Марк отбывал, отрабатывал, отслуживал законный привычный месяц солдата-резервиста. Никогда раньше эта служба не казалась ему такой постылой, как сейчас. То ли возраст начал сказываться, – уже перемахнул за сорок, то ли место службы Господь определил ему за грехи тяжкие, то ли с командиром взвода ему не повезло. Кроме возраста, любого из двух этих "то ли" хватило бы с лихвой. Солдатское ли это дело охранять тюрьму? Да еще какую тюрьму! Место заключения арабских террористов.
Марк, – грузный, добродушный, компанейский, был либералом до мозга костей. Он абсолютно не умел ссориться. Знакомым своим и малознакомым прощал обиды и проступки. Он и арабских террористов мог понять, а значит – простить, если они, как и положено, скажем, партизанам, воевали бы против армии. Будь в охраняемой им тюрьме такие террористы, Марк не проклинал бы свою солдатскую судьбу.
Но в этой тюрьме была особая публика. Марк, талантливый журналист, никак не мог подобрать нужного слова для определения этой публики.
Террористы? Так они называются официально. Но ведь это ничего не определяет.
Бандиты? Нет, не то. Надо будет поискать в словаре соответствующее слово.
Если оно уже придумано.
В тюрьме содержались арабские террористы, приговоренные к пожизненному заключению, а то и к трем пожизненным заключениям. И это чуть ли не при ласковости израильского судопроизводства. Такую меру наказания получили они за хладнокровное убийство мирных граждан, за убийство арабов, подозреваемых в сотрудничестве с израильтянами.
Даже Марка коробил приговор "пожизненное заключение". Еще недавно он был ярым противником смертной казни. Он был горд, что в Израиле фактически нет такого наказания. За всю историю Израиля только одного человека приговорили к смертной казни.
Но когда страшных преступников, приговоренных к пожизненному заключению, выпускали на свободу через невероятно короткие сроки в обмен на израильских военнопленных или просто из каких-то гуманных соображений, Марк чувствовал себя уязвленным непосредственно. А когда трех израильтян, попавших в плен из-за своего разгильдяйства, обменяли на тысячу двести арабских террористов (среди них были и убийцы из японской "красной армии"), у Марка дыхание перехватило от этих, так сказать, гуманных соображений. В тот день он здорово надрался.
Гуманных... По привычке Марк переводил на русский язык любое иностранное слово. Гуманный – человеческий, человечный. Марк добросовестно и кропотливо искал что-либо человеческое в этой банде, которую охранял. Но даже называемого звериным он не находил у собранного здесь отребья. Комплиментом оно звучало в этом случае.
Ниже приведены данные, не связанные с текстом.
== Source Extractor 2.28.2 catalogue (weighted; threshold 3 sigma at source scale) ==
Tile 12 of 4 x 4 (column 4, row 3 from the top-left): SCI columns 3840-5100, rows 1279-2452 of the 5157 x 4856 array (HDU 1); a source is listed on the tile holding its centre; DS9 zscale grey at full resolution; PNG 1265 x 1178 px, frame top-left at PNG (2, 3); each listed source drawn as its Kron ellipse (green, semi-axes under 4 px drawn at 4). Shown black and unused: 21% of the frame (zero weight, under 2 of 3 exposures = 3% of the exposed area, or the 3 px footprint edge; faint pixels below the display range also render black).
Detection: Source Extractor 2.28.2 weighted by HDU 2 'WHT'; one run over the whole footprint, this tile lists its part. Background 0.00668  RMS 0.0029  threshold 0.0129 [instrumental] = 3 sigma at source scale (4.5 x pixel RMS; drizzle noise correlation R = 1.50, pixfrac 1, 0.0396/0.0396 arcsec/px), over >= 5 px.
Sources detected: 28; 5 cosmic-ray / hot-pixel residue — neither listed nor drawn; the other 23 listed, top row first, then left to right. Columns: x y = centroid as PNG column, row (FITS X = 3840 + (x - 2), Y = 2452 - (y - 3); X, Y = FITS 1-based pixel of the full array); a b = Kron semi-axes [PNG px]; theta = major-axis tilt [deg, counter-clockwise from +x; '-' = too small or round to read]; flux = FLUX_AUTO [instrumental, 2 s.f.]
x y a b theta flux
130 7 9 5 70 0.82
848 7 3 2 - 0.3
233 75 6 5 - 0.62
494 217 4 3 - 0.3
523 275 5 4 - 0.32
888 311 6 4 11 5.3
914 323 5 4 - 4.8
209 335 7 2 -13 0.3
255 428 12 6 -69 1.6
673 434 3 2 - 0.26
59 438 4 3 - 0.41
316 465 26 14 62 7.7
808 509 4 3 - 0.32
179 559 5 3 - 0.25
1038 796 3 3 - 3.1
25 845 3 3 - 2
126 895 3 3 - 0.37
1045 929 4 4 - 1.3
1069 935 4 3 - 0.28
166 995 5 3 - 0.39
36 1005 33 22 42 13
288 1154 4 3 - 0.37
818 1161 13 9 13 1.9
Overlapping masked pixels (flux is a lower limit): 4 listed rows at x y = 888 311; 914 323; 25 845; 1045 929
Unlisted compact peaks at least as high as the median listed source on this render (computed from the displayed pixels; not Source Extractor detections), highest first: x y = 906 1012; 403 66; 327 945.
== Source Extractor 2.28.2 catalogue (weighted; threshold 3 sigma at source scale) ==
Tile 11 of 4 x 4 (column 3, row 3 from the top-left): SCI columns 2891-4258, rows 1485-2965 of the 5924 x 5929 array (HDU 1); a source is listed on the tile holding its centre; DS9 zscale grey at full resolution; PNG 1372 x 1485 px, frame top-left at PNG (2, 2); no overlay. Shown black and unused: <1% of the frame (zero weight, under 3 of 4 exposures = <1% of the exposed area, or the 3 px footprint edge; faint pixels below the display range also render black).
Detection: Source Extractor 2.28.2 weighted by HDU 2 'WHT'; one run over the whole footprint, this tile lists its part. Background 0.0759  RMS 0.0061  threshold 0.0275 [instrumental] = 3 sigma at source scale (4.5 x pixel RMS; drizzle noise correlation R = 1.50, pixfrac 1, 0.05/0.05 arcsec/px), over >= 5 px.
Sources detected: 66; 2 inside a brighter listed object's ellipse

У зверей свои законы, и жестокость имеет границы. А здесь, в тюрьме, когда по какому-нибудь поводу между арестантами возникали драки, жестокость была беспредельной. Только применив слезоточивый газ, удавалось распутать клубок змей. Нередко ублюдки, лишенные всего человеческого, терпя поражение от своих единоверцев и сообщников, взывали к помощи охраны и просили применить слезоточивый газ.
Марку было неуютно, даже стыдно, что здесь и он озверел, что иногда ему хотелось, чтобы охрана не вмешивалась в чужие драки, чтобы естественным путем решился вопрос о гуманно приговорённых к пожизненному заключению. Ведь по совести, по Закону, дарованному Всевышним, у них не было права на существование.
А еще поражало Марка, более того – ущемляло его достоинство то, что преступники находились в условиях лучших, чем их охранники. Марк знал толк в хорошей еде, любил основательно выпить и не менее основательно закусить. Он и здесь не был голодным. Такого не бывает в израильской армии. Но ведь не придет же ему в голову здесь, в секторе Газы, требовать свежевыпеченные лепешки, причем, выпеченные не где-нибудь, а в определенной пекарне в арабском квартале в Иерусалиме. И такие требования арестантов удовлетворялись. Третьего дня, когда заключенных посетили наблюдатели из Красного креста, посыпались жалобы на то, что уже около недели в обед нет кабачков.
Наблюдатели – два швейцарца, красавчики с прилизанным пробором, и две швейцарских девицы в джинсах, плотно обтягивающих их прелести. Даже солдаты поглядывали, облизываясь. А заключенные придумывали все новые жалобы, чтобы продлить пребывание этих блондинок, увеличивавших в их крови содержание половых гормонов.